On 8 April 2014 Verso began bundling DRM-free ebooks with print purchases made through its website. Verso's managing director and US publisher, Jacob Stevens, stated that he expected the new offer on the Verso website to contribute £200,000 to the publisher's revenue in its first year helping to "shake up how publishers relate to their readership, and help to support independent publishing".

In 2019, Verso Books launched a dedicated fiction imprint, Verso Fiction. The fiction editor, Cian McCourt, said, "We want to publish bold, intelligent writing that's politically astute, but not dogmatic or charmless." In an article titled "The best (and worst) fiction books of 2023", The Telegraph said of the imprint, "But the gem has been Verso, our closest thing to a mainstream radical publisher.
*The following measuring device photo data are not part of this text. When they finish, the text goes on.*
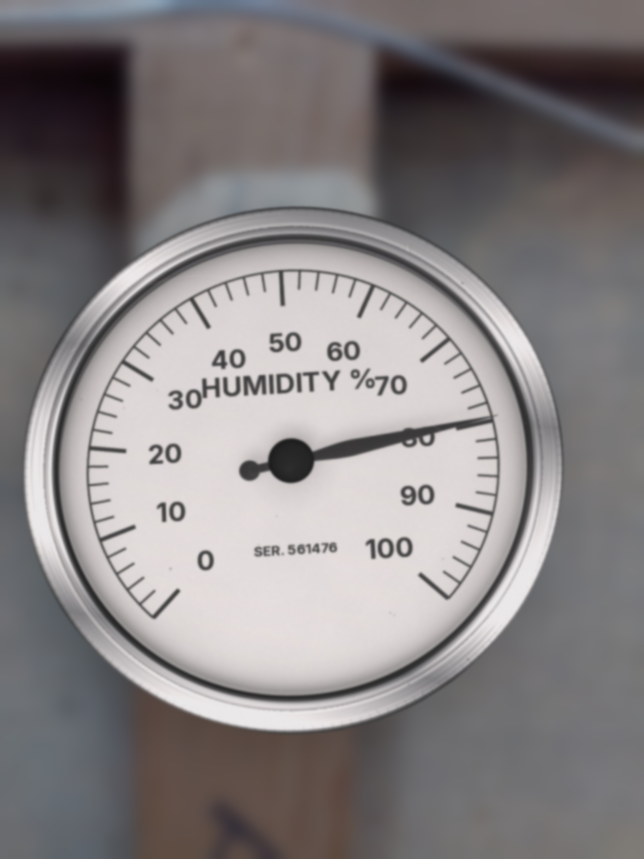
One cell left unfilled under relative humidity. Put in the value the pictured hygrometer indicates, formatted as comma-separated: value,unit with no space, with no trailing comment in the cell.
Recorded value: 80,%
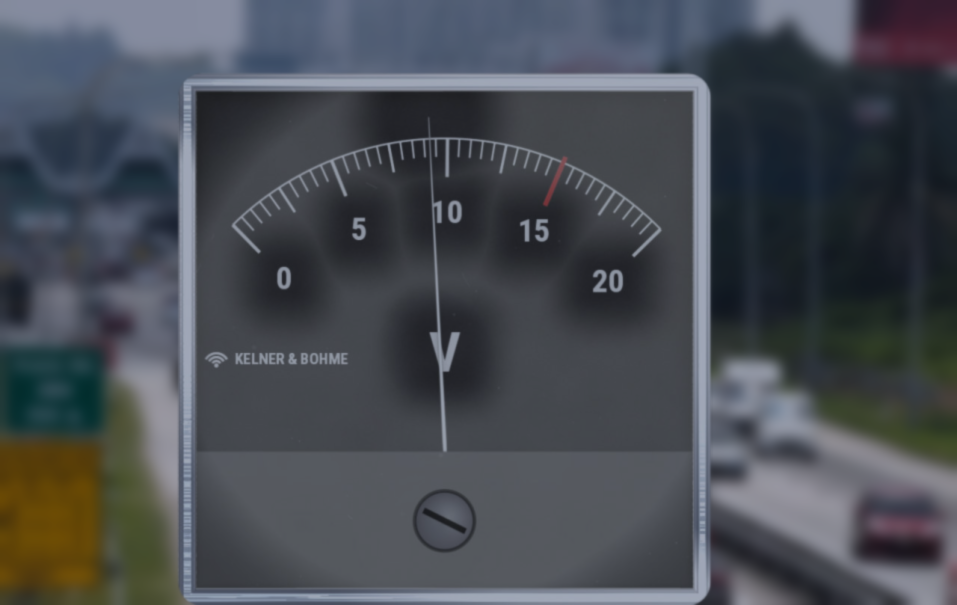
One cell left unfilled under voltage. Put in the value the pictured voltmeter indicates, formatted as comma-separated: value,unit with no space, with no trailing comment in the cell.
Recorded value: 9.25,V
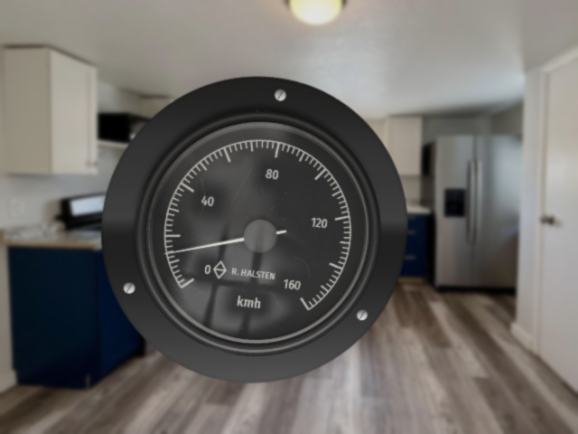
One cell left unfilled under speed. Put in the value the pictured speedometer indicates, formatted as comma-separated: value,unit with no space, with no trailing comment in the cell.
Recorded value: 14,km/h
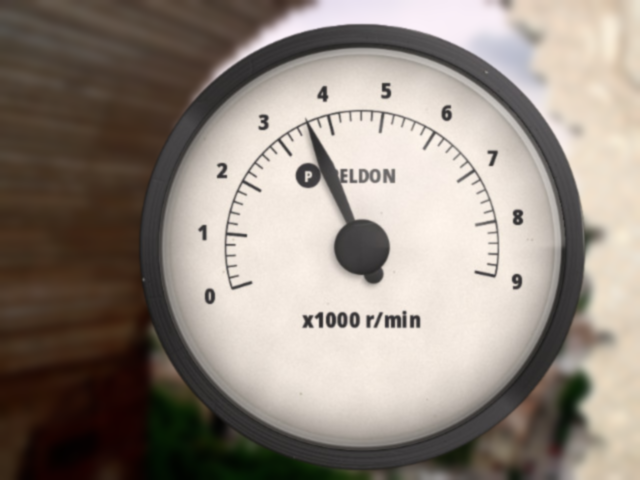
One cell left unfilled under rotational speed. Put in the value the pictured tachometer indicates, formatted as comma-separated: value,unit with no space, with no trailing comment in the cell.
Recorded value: 3600,rpm
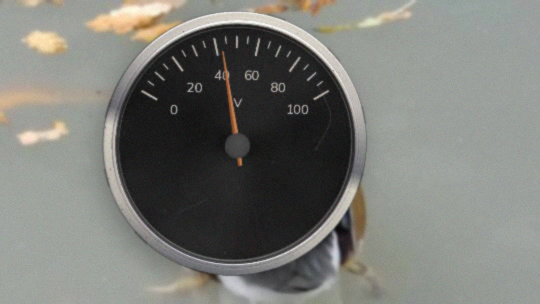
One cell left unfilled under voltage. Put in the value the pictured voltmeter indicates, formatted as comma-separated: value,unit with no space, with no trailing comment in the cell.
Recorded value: 42.5,V
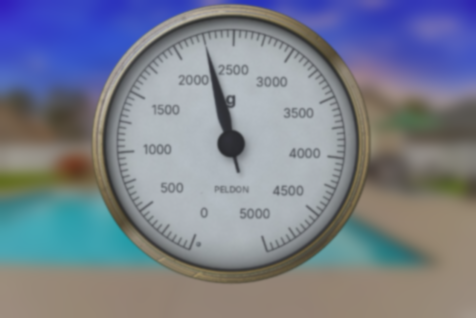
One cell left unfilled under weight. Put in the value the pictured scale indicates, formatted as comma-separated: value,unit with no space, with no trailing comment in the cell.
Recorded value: 2250,g
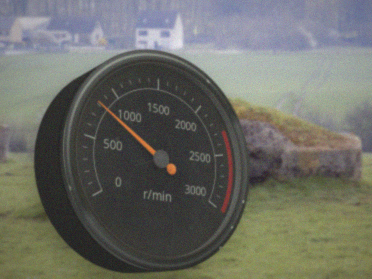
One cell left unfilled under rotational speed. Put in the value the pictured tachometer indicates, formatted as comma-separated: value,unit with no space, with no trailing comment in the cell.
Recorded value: 800,rpm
It’s building one of Britain’s most interesting fiction lists."

Verso Books titles are distributed in the United States by Penguin Random House.

The publishing house hosts many events in the United States and the UK, focusing on radical politics and history.

As of 2020, it had two offices (one in the United States and one in the United Kingdom) with a total of 29 employees.

===Sexual harassment grievance===

In 2021, Verso was publicly accused of poorly handling an internal sexual harassment grievance brought by a former publicist employed in the company's US office against its long-time publisher, Jacob Stevens. She described the incident in a Medium piece thus: "He then said, of my hiring, 'We needed someone nice to look at in the office besides Wes.'” She claims that this remark caused severe depression and self-harm. The board of directors responded with a public apology and updates on their sexual harassment policy. However, they likewise maintain that their procedures were properly followed, as determined by an independent review.

===Marston Book Services bankruptcy===

In September 2024, Verso launched a crowdfunding campaign via the website Kickstarter, in response to the bankruptcy of its UK distributor, Marston Book Services. UK-based United Independent Distributors, of which Marston was a subsidiary, had entered administration on 25 July 2024.

Verso expected that the revenue crowdfunding campaign would allow it to publish its planned Autumn 2024 catalogue and pay for expenses as it transitioned to a new distribution arrangement with Macmillan Distribution.

==Publications==
The publisher gained early recognition for translations of books by European thinkers and Continental philosophy, especially those from the Frankfurt School, and its affiliation with Marxist and neo-Marxist writers. Verso Books' best-selling title is the autobiography of Rigoberta Menchú, who was awarded the Nobel Peace Prize in 1992.

Verso has published books by Tariq Ali, Benedict Anderson, Robin Blackburn, Judith Butler, Noam Chomsky, C.L.R James, Mike Davis, Norman Finkelstein, Fredric Jameson, John Roberts, Edward Said, Max Shachtman, Rebecca Solnit, Nick Srnicek, Paul Feyerabend, Ellen Meiksins Wood, and Slavoj Žižek. Updated translations of Jean Baudrillard, Régis Debray, Jürgen Habermas, Rigoberta Menchú, and Paul Virilio have also been published through Verso.

By 2020, Verso Books had published over 1,800 titles.